Assim, verificam-se atualmente no Brasil duas formas de incorporação de tratados internacionais sobre direitos humanos. A primeira, aprovada sob o mesmo processo das emendas constitucionais, só pode ser alterada por meio de ulterior emenda constitucional, não admitindo mudanças tendentes a abolir normas do tratado, transformadas em cláusulas pétreas. A segunda engloba os tratados aprovados na forma ordinária, com força jurídica de lei, podendo ser derrogados ou ab-rogados por outra lei subsequente.

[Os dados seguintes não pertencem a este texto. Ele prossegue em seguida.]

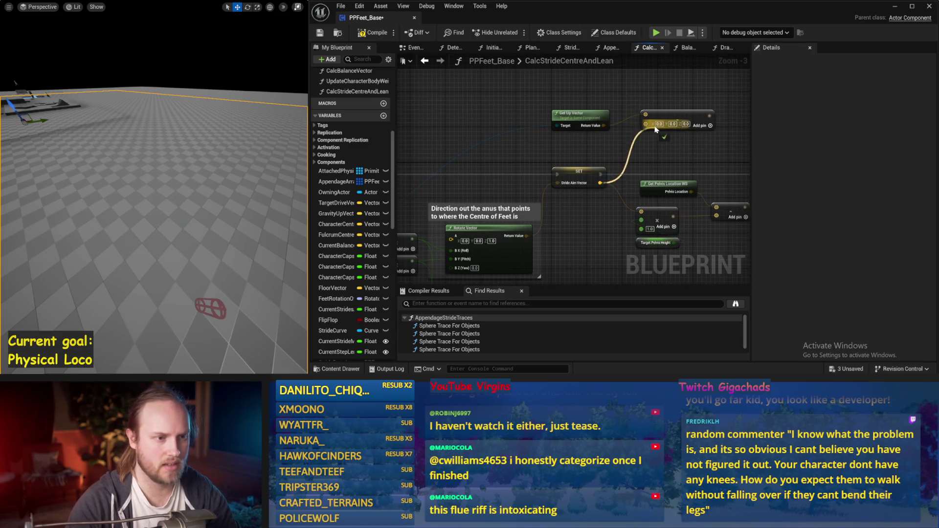
left_click_drag(654, 125, 532, 125)
right_click(655, 145)
type("print")
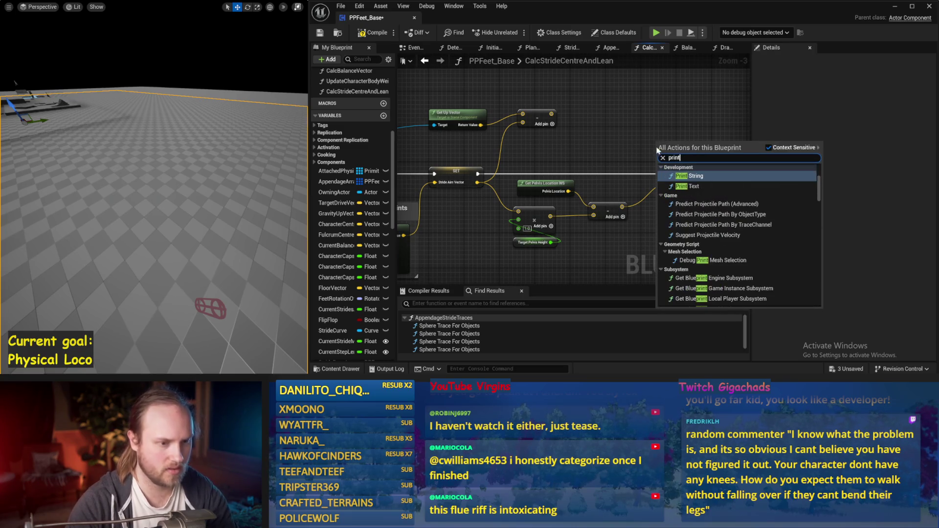
key("Return")
left_click_drag(674, 150, 625, 127)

As colisões dos direitos fundamentais tutelados pela Constituição com os direitos fundamentais garantidos nos tratados internacionais incorporados devem ser pacificadas conforme o § 2º, art. 5º, da CF. A dessemelhança, segundo os autores, é que, se o tratado possuir força de lei ordinária, poderá ser alterado, o que resulta em precariedade dessa forma de incorporação, já que não cabe alegação pelo titular do direito de inconstitucionalidade da lei que o modificou. Aqui, a nosso ver, há uma inconformidade, na medida em que a própria Constituição garante o direito adquirido (no caso, conquistado pelo titular por meio do tratado, que tem valor de lei ordinária) da ação de lei ulterior, como preceitua o art. 5º, XXXVI.